I asked how long this situation had existed. “About 20 years,” was the response. When I asked was required to close them, the answer was “Using one’s thumb to close it very carefully to make the least noise.”
I must have looked surprised. Later that day when we toured the units, all the nurse servers were closed. Every one of them.
It only took a couple of decades to have an open, honest discussion about an ongoing annoying noise and subsequent breach of speech privacy and then only a couple of hours to take find and implement a solution.
The cart that squeaks, the sounds of inconsiderate laughter or conversations, the not quite clean enough public bathrooms that visitors try to ignore but never forget — all of these or any of them can contribute to the angst and anxiety that can contaminate the whole unit.
Wheelchairs and gurneys that border corridors are also an accident waiting to happen. Clutter equals risk; tolerated and avoidable risk is intolerable.
Do everything possible to urgently deal with what is clearly not acceptable — no delay, no forms to fill out. Just fix it. If you do this, risks that are often easily resolved can be eliminated.
“Ordinary people who do extraordinary things.” There are clearly people in our hospitals in every department who carry the burden of the patient experience in their hearts. They do intentional acts of kindness.
They would not think of passing a lost visitor, sad child, lonely patient sitting by a window, or co-worker who appears distraught without acknowledging them, without offering some kind of support. Acknowledgment is undervalued. It is saying, “I see you” without judgment or need for explanation.
It is about being human together. It is about being present while entrusted with the health of another. Heroism in this sense can be contagious.
Model intentional acts of kindness, compassion, and empathy. If you don’t, what kind of expectations can you reasonably have of others?
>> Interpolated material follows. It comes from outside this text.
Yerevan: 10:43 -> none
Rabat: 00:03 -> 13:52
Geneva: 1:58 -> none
Be a hero among heroes.
Appreciative inquiry is a model of transformation that begins from strength and ends with stronger. It begins by taking stock of all that is working and what is the best in our organizations and its individual members.
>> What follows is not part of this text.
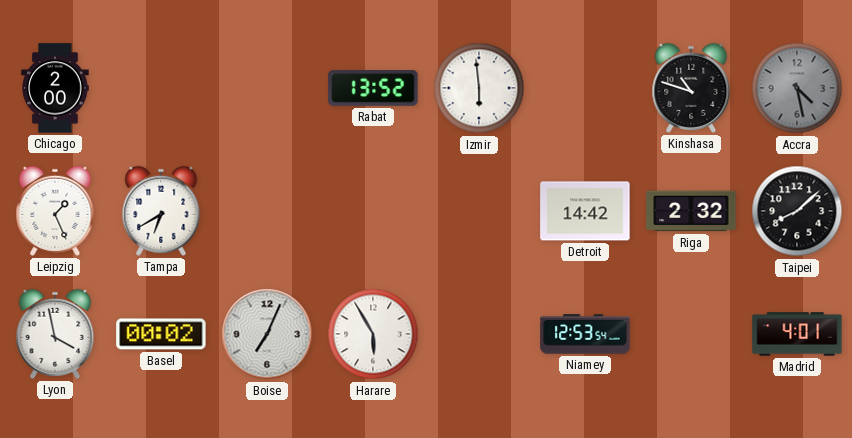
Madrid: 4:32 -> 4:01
It says that being strength-based is far better than investing in weaknesses. This is not a conflict with acknowledging what can immediately be improved or remedied.
It is our strengths that allow us to make sure changes with confidence and expedience. And, it demands that we have high expectations of others and ourselves when anything else puts someone’s life on the line.
It says that strength comes from honesty and integrity. Commitment is what pulls us to the other side of brokenness. It’s not about being perfect, but celebrating what is possible and happening every day.
These steps are my steps. Far from original, they borrow from lots of other lists, experiences, and expertise. And, they are not absolute. But neither is the patient experience.
Also, they are contingent upon each other. Missing a step sacrifices them all.
Each step demonstrates our proactive commitment to our patients and those who care for them in a different way. They each call for simplicity, not a myriad of complexities that often hide the obvious and paralyze all action.
Make your own list. Borrow from whatever or whoever has influenced you positively, and, of course, from your own experience. But keep to no more than 5 steps. Any more and we may not hold on to any of them.
And remember, it’s not about specialization. The more details you add, the less opportunity for success. Make each step totally simple and totally doable.
Then, work your 5 steps every day, in all of your affairs. Make the list public to make yourself accountable. Make changes as you learn what works.
Your experience becomes the patient experience which becomes the organizational and community experience. Model the best and the best is what you shall achieve. And, the best is what all patients deserve.